▸ The task: Reply with the data below, repeated exactly in full.

▸ Supplied records:
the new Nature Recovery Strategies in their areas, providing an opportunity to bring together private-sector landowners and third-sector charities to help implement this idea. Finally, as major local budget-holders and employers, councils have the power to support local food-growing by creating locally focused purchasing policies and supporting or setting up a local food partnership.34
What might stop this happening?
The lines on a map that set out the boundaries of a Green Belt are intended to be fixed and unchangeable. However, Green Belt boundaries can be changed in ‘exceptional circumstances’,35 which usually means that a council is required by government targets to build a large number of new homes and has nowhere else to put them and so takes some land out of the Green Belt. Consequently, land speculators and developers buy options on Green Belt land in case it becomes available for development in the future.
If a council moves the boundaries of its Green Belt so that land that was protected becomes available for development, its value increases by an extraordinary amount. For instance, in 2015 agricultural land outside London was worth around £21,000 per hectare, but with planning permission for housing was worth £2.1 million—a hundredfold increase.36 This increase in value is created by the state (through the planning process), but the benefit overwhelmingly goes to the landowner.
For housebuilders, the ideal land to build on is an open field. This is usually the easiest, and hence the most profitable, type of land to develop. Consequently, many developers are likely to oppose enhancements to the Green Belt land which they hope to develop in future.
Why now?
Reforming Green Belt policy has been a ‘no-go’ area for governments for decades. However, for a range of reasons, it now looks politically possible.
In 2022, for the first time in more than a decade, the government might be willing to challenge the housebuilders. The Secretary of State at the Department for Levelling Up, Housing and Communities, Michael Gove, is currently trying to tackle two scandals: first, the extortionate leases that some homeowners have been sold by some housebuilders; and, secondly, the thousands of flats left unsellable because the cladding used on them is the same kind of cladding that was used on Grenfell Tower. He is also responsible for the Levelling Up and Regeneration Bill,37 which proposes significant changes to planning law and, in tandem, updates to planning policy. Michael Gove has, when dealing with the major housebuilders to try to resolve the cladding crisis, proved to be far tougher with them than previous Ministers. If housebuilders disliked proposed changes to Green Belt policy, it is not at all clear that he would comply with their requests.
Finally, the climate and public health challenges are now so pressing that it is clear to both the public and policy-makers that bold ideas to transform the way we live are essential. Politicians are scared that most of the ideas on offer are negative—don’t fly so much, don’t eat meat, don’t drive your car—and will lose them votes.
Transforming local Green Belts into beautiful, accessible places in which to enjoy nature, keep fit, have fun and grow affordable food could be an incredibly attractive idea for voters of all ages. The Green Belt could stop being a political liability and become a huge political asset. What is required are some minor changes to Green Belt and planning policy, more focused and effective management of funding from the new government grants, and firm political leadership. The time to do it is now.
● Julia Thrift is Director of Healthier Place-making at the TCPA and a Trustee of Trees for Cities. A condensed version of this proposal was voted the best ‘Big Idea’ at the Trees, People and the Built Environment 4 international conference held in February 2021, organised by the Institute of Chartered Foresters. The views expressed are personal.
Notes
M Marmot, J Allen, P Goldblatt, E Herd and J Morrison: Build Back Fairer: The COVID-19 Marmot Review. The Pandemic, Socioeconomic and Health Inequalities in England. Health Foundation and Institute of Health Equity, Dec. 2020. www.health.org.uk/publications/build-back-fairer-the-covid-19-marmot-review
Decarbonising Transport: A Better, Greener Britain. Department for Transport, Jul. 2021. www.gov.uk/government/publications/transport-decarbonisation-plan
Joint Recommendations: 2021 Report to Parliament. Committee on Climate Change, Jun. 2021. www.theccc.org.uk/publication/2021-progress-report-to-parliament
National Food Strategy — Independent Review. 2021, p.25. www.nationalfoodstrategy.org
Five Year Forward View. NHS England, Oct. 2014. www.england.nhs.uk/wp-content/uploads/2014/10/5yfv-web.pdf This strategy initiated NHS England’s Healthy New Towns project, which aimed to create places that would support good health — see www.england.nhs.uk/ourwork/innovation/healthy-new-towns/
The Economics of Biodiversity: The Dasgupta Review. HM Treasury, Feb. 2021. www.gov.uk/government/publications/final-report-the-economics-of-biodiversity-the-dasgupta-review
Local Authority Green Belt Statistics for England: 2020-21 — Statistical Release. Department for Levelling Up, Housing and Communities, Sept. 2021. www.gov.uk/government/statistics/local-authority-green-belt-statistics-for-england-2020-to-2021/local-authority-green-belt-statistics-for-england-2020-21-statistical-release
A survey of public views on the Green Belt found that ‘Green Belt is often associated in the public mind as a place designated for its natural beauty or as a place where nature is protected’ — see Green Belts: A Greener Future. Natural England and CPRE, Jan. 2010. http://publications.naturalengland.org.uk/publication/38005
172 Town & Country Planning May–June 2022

▸ Finished task:
the new Nature Recovery Strategies in their areas, providing an opportunity to bring together private-sector landowners and third-sector charities to help implement this idea. Finally, as major local budget-holders and employers, councils have the power to support local food-growing by creating locally focused purchasing policies and supporting or setting up a local food partnership.34
What might stop this happening?
The lines on a map that set out the boundaries of a Green Belt are intended to be fixed and unchangeable. However, Green Belt boundaries can be changed in ‘exceptional circumstances’,35 which usually means that a council is required by government targets to build a large number of new homes and has nowhere else to put them and so takes some land out of the Green Belt. Consequently, land speculators and developers buy options on Green Belt land in case it becomes available for development in the future.
If a council moves the boundaries of its Green Belt so that land that was protected becomes available for development, its value increases by an extraordinary amount. For instance, in 2015 agricultural land outside London was worth around £21,000 per hectare, but with planning permission for housing was worth £2.1 million—a hundredfold increase.36 This increase in value is created by the state (through the planning process), but the benefit overwhelmingly goes to the landowner.
For housebuilders, the ideal land to build on is an open field. This is usually the easiest, and hence the most profitable, type of land to develop. Consequently, many developers are likely to oppose enhancements to the Green Belt land which they hope to develop in future.
Why now?
Reforming Green Belt policy has been a ‘no-go’ area for governments for decades. However, for a range of reasons, it now looks politically possible.
In 2022, for the first time in more than a decade, the government might be willing to challenge the housebuilders. The Secretary of State at the Department for Levelling Up, Housing and Communities, Michael Gove, is currently trying to tackle two scandals: first, the extortionate leases that some homeowners have been sold by some housebuilders; and, secondly, the thousands of flats left unsellable because the cladding used on them is the same kind of cladding that was used on Grenfell Tower. He is also responsible for the Levelling Up and Regeneration Bill,37 which proposes significant changes to planning law and, in tandem, updates to planning policy. Michael Gove has, when dealing with the major housebuilders to try to resolve the cladding crisis, proved to be far tougher with them than previous Ministers. If housebuilders disliked proposed changes to Green Belt policy, it is not at all clear that he would comply with their requests.
Finally, the climate and public health challenges are now so pressing that it is clear to both the public and policy-makers that bold ideas to transform the way we live are essential. Politicians are scared that most of the ideas on offer are negative—don’t fly so much, don’t eat meat, don’t drive your car—and will lose them votes.
Transforming local Green Belts into beautiful, accessible places in which to enjoy nature, keep fit, have fun and grow affordable food could be an incredibly attractive idea for voters of all ages. The Green Belt could stop being a political liability and become a huge political asset. What is required are some minor changes to Green Belt and planning policy, more focused and effective management of funding from the new government grants, and firm political leadership. The time to do it is now.
● Julia Thrift is Director of Healthier Place-making at the TCPA and a Trustee of Trees for Cities. A condensed version of this proposal was voted the best ‘Big Idea’ at the Trees, People and the Built Environment 4 international conference held in February 2021, organised by the Institute of Chartered Foresters. The views expressed are personal.
Notes
M Marmot, J Allen, P Goldblatt, E Herd and J Morrison: Build Back Fairer: The COVID-19 Marmot Review. The Pandemic, Socioeconomic and Health Inequalities in England. Health Foundation and Institute of Health Equity, Dec. 2020. www.health.org.uk/publications/build-back-fairer-the-covid-19-marmot-review
Decarbonising Transport: A Better, Greener Britain. Department for Transport, Jul. 2021. www.gov.uk/government/publications/transport-decarbonisation-plan
Joint Recommendations: 2021 Report to Parliament. Committee on Climate Change, Jun. 2021. www.theccc.org.uk/publication/2021-progress-report-to-parliament
National Food Strategy — Independent Review. 2021, p.25. www.nationalfoodstrategy.org
Five Year Forward View. NHS England, Oct. 2014. www.england.nhs.uk/wp-content/uploads/2014/10/5yfv-web.pdf This strategy initiated NHS England’s Healthy New Towns project, which aimed to create places that would support good health — see www.england.nhs.uk/ourwork/innovation/healthy-new-towns/
The Economics of Biodiversity: The Dasgupta Review. HM Treasury, Feb. 2021. www.gov.uk/government/publications/final-report-the-economics-of-biodiversity-the-dasgupta-review
Local Authority Green Belt Statistics for England: 2020-21 — Statistical Release. Department for Levelling Up, Housing and Communities, Sept. 2021. www.gov.uk/government/statistics/local-authority-green-belt-statistics-for-england-2020-to-2021/local-authority-green-belt-statistics-for-england-2020-21-statistical-release
A survey of public views on the Green Belt found that ‘Green Belt is often associated in the public mind as a place designated for its natural beauty or as a place where nature is protected’ — see Green Belts: A Greener Future. Natural England and CPRE, Jan. 2010. http://publications.naturalengland.org.uk/publication/38005
172 Town & Country Planning May–June 2022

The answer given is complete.